As he crossed Wall Street before Trinity Church and the black iron fence around the church cemetery, he gave a glance at the trough in which he’d cleaned himself of his night’s misfortune. The Dutch fortress wall that had stood here, made of logs twelve feet tall, had been constructed to guard that avenue of attack from the British before the settlement changed hands some thirty-eight years ago.

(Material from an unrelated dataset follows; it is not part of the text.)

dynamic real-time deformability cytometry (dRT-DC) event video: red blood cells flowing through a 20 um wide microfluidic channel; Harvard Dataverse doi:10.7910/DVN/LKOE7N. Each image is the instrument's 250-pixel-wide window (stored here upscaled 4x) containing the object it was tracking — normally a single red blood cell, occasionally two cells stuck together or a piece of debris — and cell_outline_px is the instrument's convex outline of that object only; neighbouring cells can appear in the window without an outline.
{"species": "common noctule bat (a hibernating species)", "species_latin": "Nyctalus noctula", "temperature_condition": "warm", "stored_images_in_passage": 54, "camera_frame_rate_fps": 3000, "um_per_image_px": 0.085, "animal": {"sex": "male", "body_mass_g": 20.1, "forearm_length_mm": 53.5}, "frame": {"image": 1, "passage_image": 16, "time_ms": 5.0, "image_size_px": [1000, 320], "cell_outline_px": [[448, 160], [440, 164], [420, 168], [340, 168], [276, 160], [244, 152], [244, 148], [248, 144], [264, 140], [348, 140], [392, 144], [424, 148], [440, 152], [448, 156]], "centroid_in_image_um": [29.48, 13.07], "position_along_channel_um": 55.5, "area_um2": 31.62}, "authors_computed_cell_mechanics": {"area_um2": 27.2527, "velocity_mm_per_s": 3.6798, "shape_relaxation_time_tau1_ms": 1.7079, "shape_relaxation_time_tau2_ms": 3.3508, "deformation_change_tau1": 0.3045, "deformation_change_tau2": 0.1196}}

It occurred to Matthew that New York no longer faced an adversary from without, as barring severe epidemic or some unforeseen catastrophe the place was securely fixed. He thought that the next threat to the survival of this town might well come from within, and bear from the consequences of forgetting the perils of human greed.
On his left, also on Wall Street, was the yellow stone City Hall and the town gaol, before which a notorious pickpocket named Ebenezer Grooder was on public view, confined to the pillory. A basket of rotten apples lay within reach of any citizen who wished to apply further justice. Matthew continued south, entering the smoke-hazed realm of stables, warehouses, and blacksmitheries.
It was one of those establishments, whose affixed sign read simply Ross, Smith, that was the aim of his arrow. He went into the open barn door of the place, into the dim light where hammers rang on iron and orange flames seethed in the black-bricked forge. A thick-set young man with curly blond hair was at work on the bellows cord, making the fire flare and spit. Beyond him, the elder master Marco Ross and the second apprentice were hammering out the vital commodity of horseshoes on their respective anvils. The noise was a kind of rough music, as one hammerblow was pitched higher than the other. All the smiths wore leather aprons to protect their clothes from flying shards of red-hot metal, and the heat and strenuous activity already at this early hour made the men sweat through the backs of their shirts. Cart-wheels, plows, and other bits of farm implements were arranged in wait for inspection, showing that Master Ross was at no sorrow for work.